Mary Entler Jumps Sides:
I took the oath of allegiance to the United States in June, 1863 in Baltimore, Maryland to Col. Fish who was in command there at the time. I have passed from Gen’l Lockwood commander at H. Ferry 1863 also from Gen’l Stevenson.
late August, 1864 – afterwards Company H., 116 Ohio Infantry, Capt. Peters and Col. Washburns Regiment occupied it, and every partition in the front bedrooms were destroyed. Every mantel piece (they were colonial) all but two were burned. The floor in the garrett of the back building was also destroyed. Enough of new window sash and door frames for a house was stored too. cistern and well floors destroyed and cistern filled with bee hives and rubbish. A fine dressed stable with 25 partitioned off, with board partitions-upper story divided off for grain and sleeping quarters for oster. All was torn out and this weakened the roof so that when a snow came it collapsed. A brick carriage house met the same fate. My father Joseph Entler was an old man at the time, and was never after that financially able to put back what was destroyed by the United States soldiers.
27_PEACETIME – ETERNAL TIDE OF MEMORIES
PEACETIME – ETERNAL TIDE OF MEMORIES:
MLH married on February 15, 1865 in Frederick, Maryland Walter L. Herrington, a ticket-agent on the B&O Railroad at Harper’s Ferry.
They lived in her parents’ home of Wingerd Cottage, her parents having been forcibly retired from inn-keeping. Mary’s husband worked as a photographer then, that same year, died an untimely death.
1910: MLH had a dry goods and milliners shop on the south side of German Street.
1914: Mary Herrington paid in trust to George Beltzhoover the remaining western half of the lot of the once Great Western Hotel for $400, a sum to be paid to Nellie M. Entler. – December 5, 1914, Deed Book 111, p. 505. – Jefferson County Clerk.
Mary Herrington was seventy-nine years old, living in Shepherdstown with her seventy-two-year-old-sister, Julia M. Miller, and brother, sixty-nine-year-old Lewis Little.
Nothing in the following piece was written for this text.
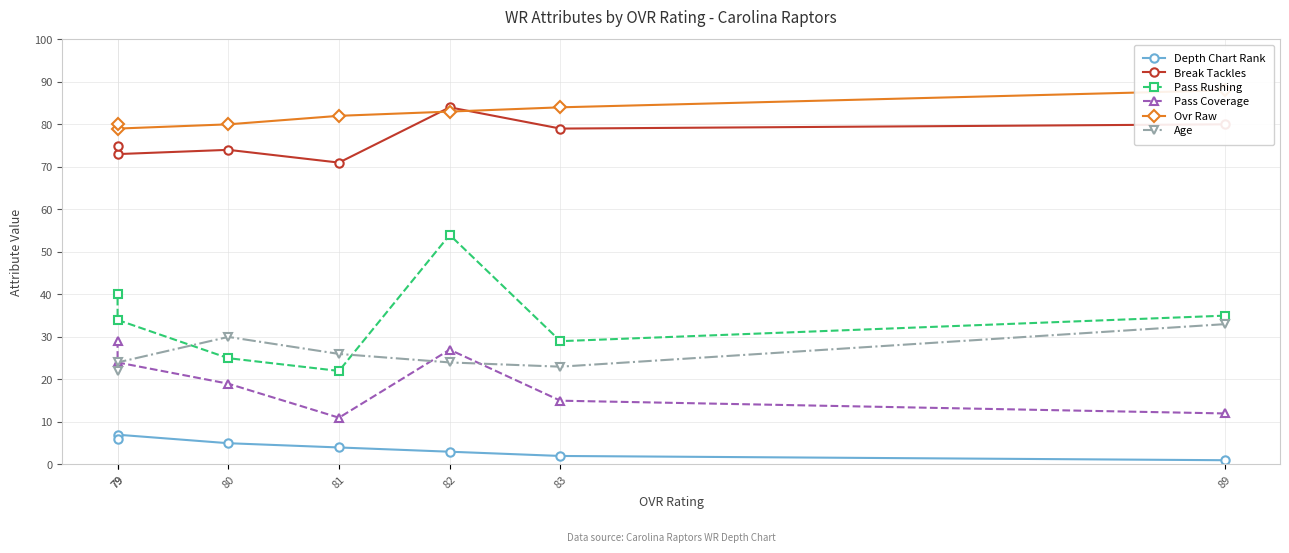

True or false: Ovr Raw has a value of 84 at 83.

True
On June 20th MLH sold the dual-lot Great Western Inn to relative Harry T. Licklider on the condition that she could still live in the inn her natural life with her brother, “the said Home to consist of four rooms of the first floor and five rooms, including a summer kitchen and garden.” Two years later Licklider felt in arrears with the Swift Corporation and was sued and forced to sell the Great Western lands to pay off the debts. So the inn was gone from the family but MLH could literally live there, literally, on borrowed time.
Only the walls of the stables remain today in ruins, covered with Virginia Creeper to screen the ugly scars of the Civil War.
28_Mary L. Herrington was listed as eighty-nine years old
Mary L. Herrington was listed as eighty-nine years old but with her brother, Lewis Little, now listed as head of their house of the south side of German Street between King and Princess Streets near the center of the block, assessed at about $4,000. Mary A. Licklider & Mary Herrington 1930 Census with her interviewer Mary A. Licklider living next door at the home of Edward Licklider, Mary’s father.
Mary Louise Herrington died March 27, 1932, having given much of these recollections to Mary A. Licklider, a descendant of Mary’s brother, Cato Moore Entler. Her marker is in Elmwood Cemetery. That summer, the new owner of the Great Western began massive alterations and reductions.